Neste momento de erupção de movimentos sociais antirracistas, desencadeado pelo assassinato de George Floyd durante uma abordagem policial em Minneapolis, nos EUA, Pathy ouve atenta o que dizem nomes como a arquiteta e escritora Joice Berth, a filósofa Djamila Ribeiro e o professor e advogado Silvio Almeida.

“Essas coisas não são de hoje. O movimento negro já acontece desde o primeiro negro que foi tirado lá da África, forçado a trabalhar de uma forma sub-humana”, alerta.

“Psicologicamente, ando muito abalada com tudo o que está acontecendo. É uma punhalada atrás da outra e, como mulher negra, está sendo muito difícil, muito mesmo. As pautas estão mais pesadas. Eu passo dias sem abrir a internet, sem ligar a televisão porque preciso da minha sanidade mental. A Patrícia de 30 anos estaria batendo de frente, mas neste momento eu tenho que escolher.”

Pathy se vê permeada pela dualidade que é viver numa sociedade mais disposta a discutir o racismo ao passo em que lida com os altos índices de morte da população negra.

“Tenho muito orgulho da minha carreira, fui a primeira em várias coisas, mas era um lugar extremamente solitário. Eu não tinha com quem conversar porque ninguém entendia as urgências e as angústias que eu sentia, não tinha com quem dividir e nem como reivindicar muita coisa. Eu, hoje, tenho meus meios para me fazer ouvir, mas nem todo mundo tem.”

Ao ser questionada sobre o que pensa de lideranças políticas no país, a atriz prefere não citar nomes. “Falando de mana pra mana, eu não gosto de dar palco para esse pessoal. É uma galera extremamente raivosa e agressiva”, justifica.

“A gente está vivendo um momento de um governo que muitas vezes não estimula o artista e a arte. E se não fosse a arte neste momento?”, diz, em referência ao isolamento social provocado pela pandemia do novo coronavírus.

Ao chegar no terceiro mês desde que a quarentena foi decretada em São Paulo, onde mora até hoje, Pathy Dejesus diz ter abstraído a necessidade de tocar a vida como faria em condições normais. “Acho que muita mãe caiu nessa, até que eu comecei a entender que é um momento completamente atípico que a gente está vivendo e que não tem certo ou errado.”

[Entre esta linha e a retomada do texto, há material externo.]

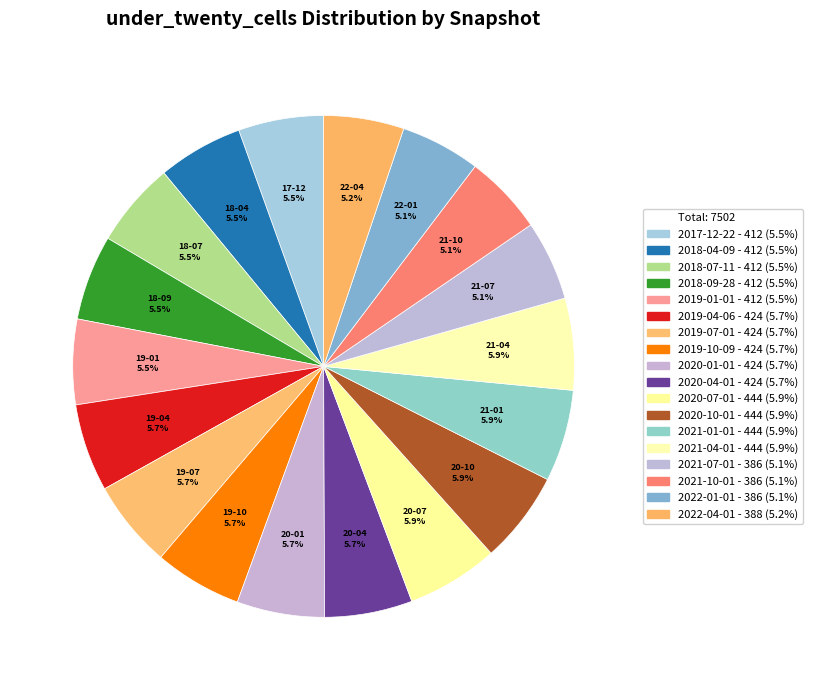

Rank the categories by value from lowest to highest.

2021-07-01, 2021-10-01, 2022-01-01, 2022-04-01, 2017-12-22, 2018-04-09, 2018-07-11, 2018-09-28, 2019-01-01, 2019-04-06, 2019-07-01, 2019-10-09, 2020-01-01, 2020-04-01, 2020-07-01, 2020-10-01, 2021-01-01, 2021-04-01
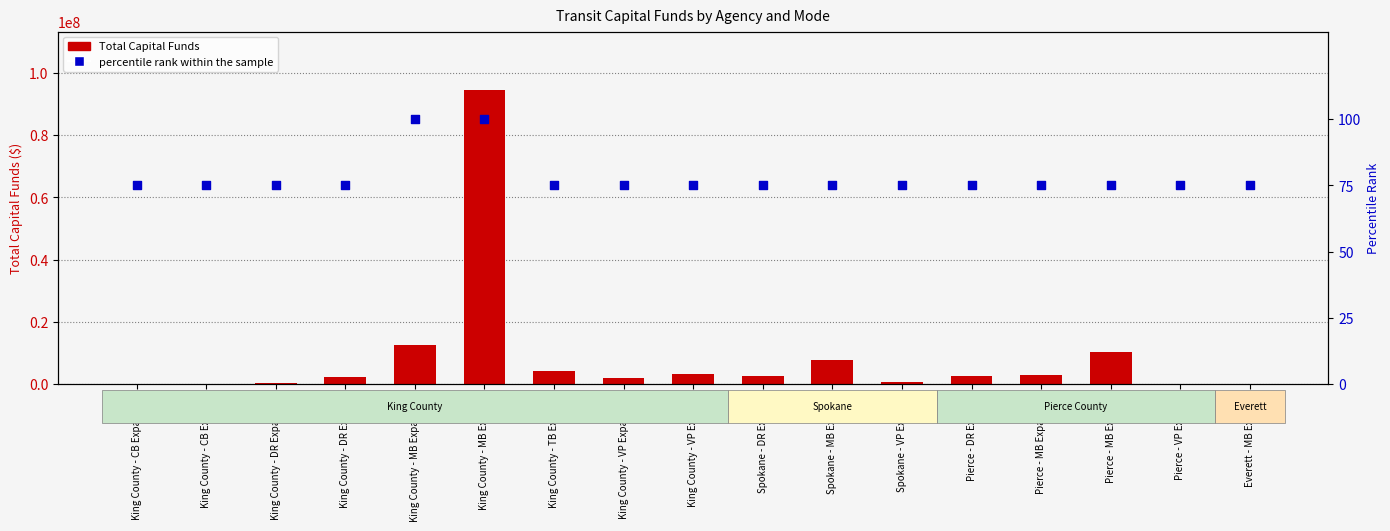

What are all the series names shown in the legend?

Total Capital Funds, percentile rank within the sample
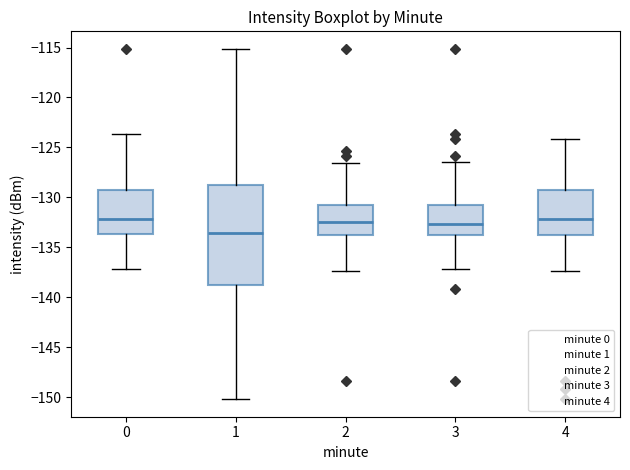

Reading left to right, read every box against the y-axis: the position of its median line, the range the box covers, and the ends of its whiskers. The values are not printed on the chart, so give them approximately, as read against the axis.

0: median -132.0, box -133.5 to -129.5, whiskers -137.0 to -123.5
1: median -133.5, box -138.5 to -129.0, whiskers -150.0 to -115.0
2: median -132.5, box -133.5 to -130.5, whiskers -137.5 to -126.5
3: median -132.5, box -133.5 to -130.5, whiskers -137.0 to -126.5
4: median -132.0, box -134.0 to -129.5, whiskers -137.5 to -124.0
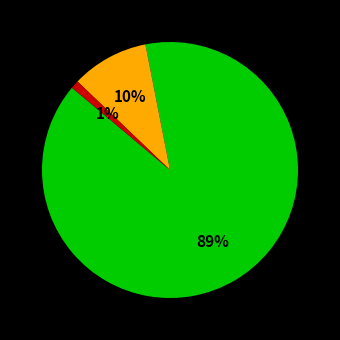

Is there any slice that represents more than half of the pie?

Yes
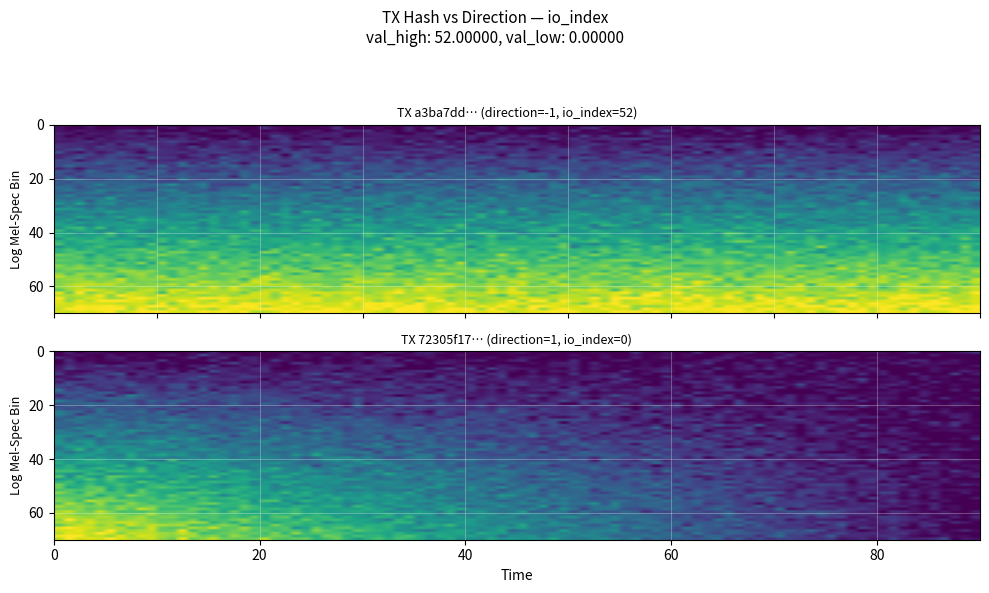

Reading left to right, list all the values displayed in this chart.

a3ba7dd00c4cb2f60b3d27b2b5b5908d1515b14: -1=52	1=0
72305f17a385d6693d96a61f4a4a06e29522ac3: -1=0	1=0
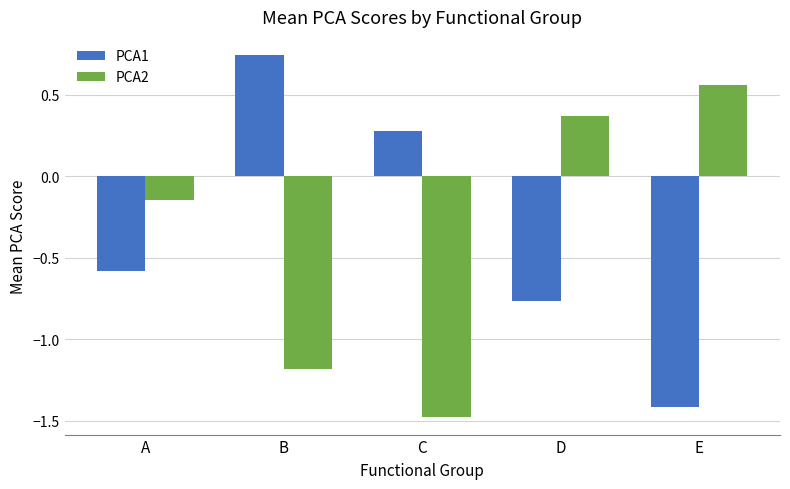

Between C and D, which series saw the biggest shift?

PCA2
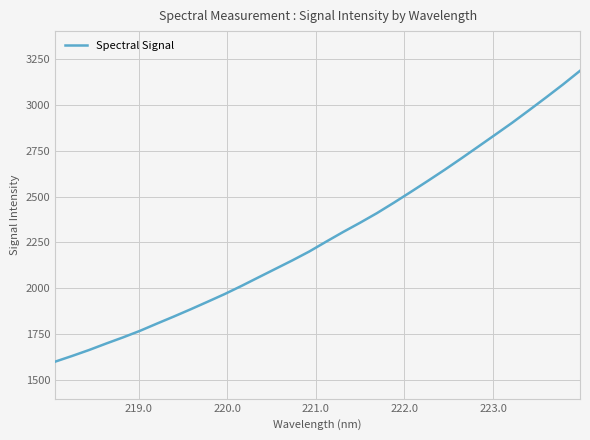

What is the average value?

2285.8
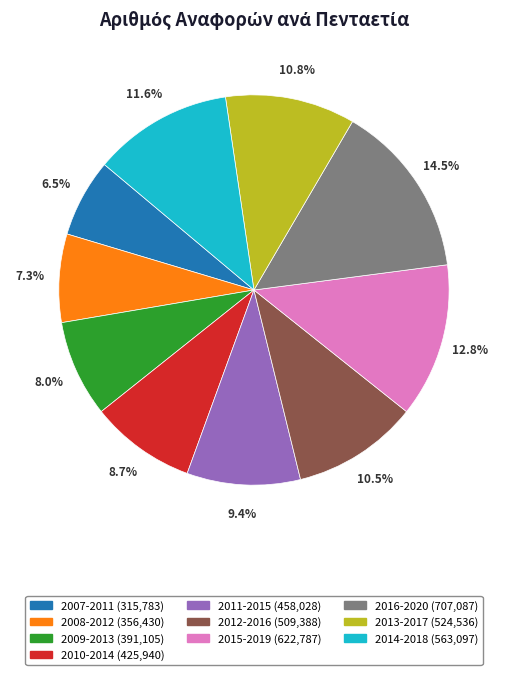

Does any single category account for the majority?

No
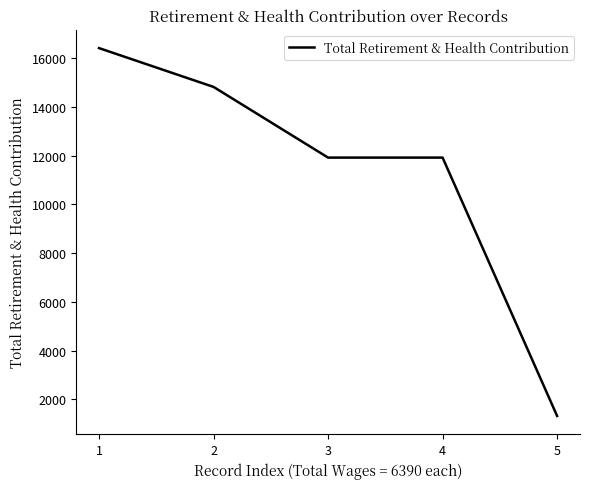

The value at 1 is 16411. True or false?

True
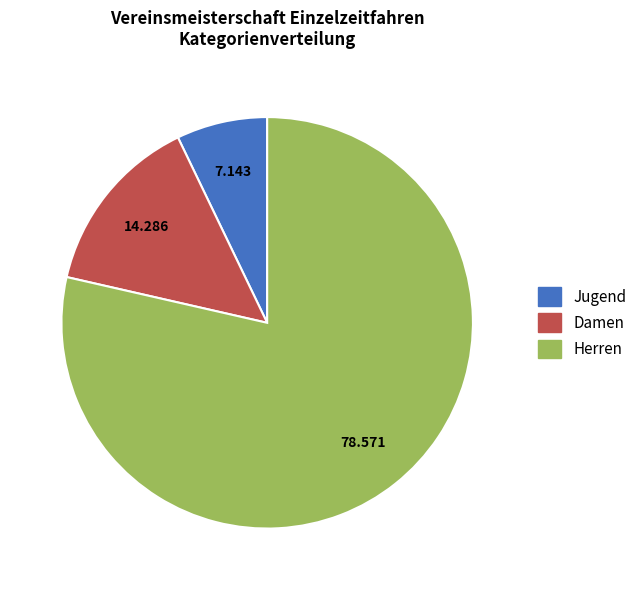

Does any single category account for the majority?

Yes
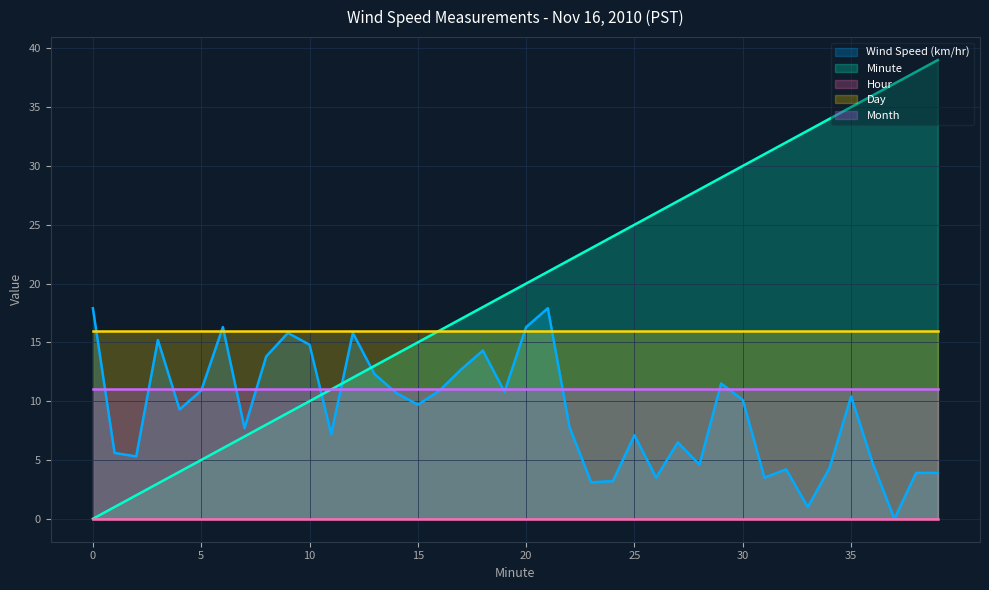

Between 25 and 36, which series saw the biggest shift?

Minute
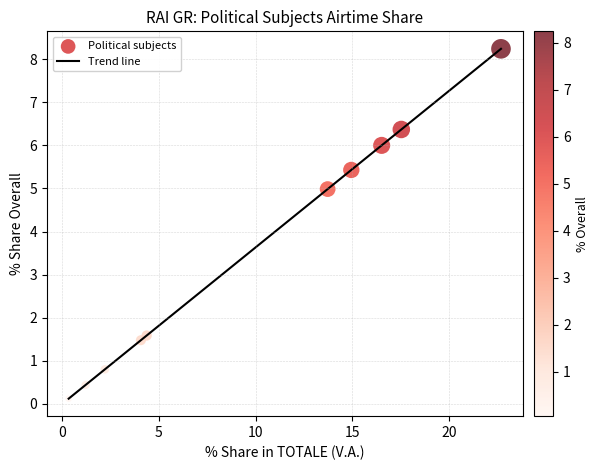

What is the greatest value displayed?

8.2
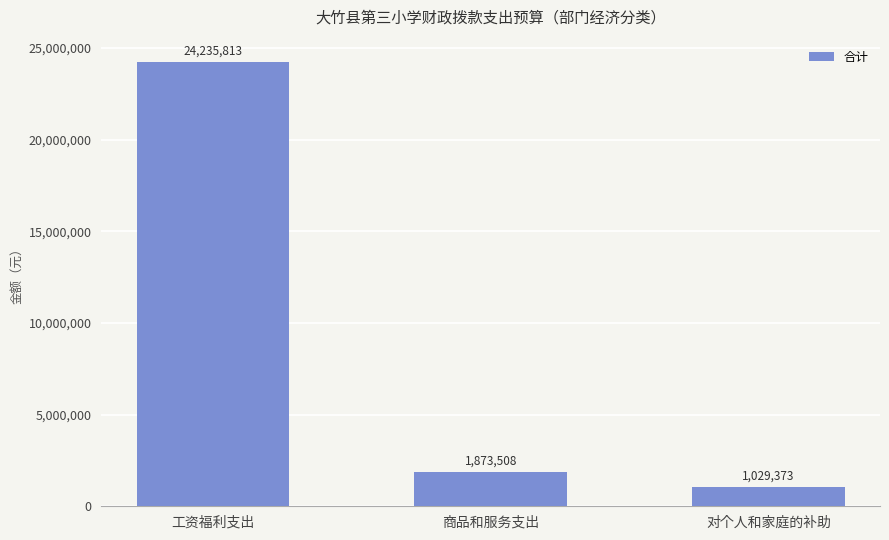

Is it true that the value at 商品和服务支出 is 1873508?

True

Ela se preparava para iniciar as gravações da próxima novela das nove da TV Globo. Seus planos permanecem suspensos, apesar de governos como os do Rio de Janeiro e São Paulo já terem liberado a retomada das atividades.

“É muito estranho esse lugar do pós-isolamento, do pós-Covid. Há várias especulações, mas a verdade é que ninguém sabe o mundo que a gente vai encontrar.”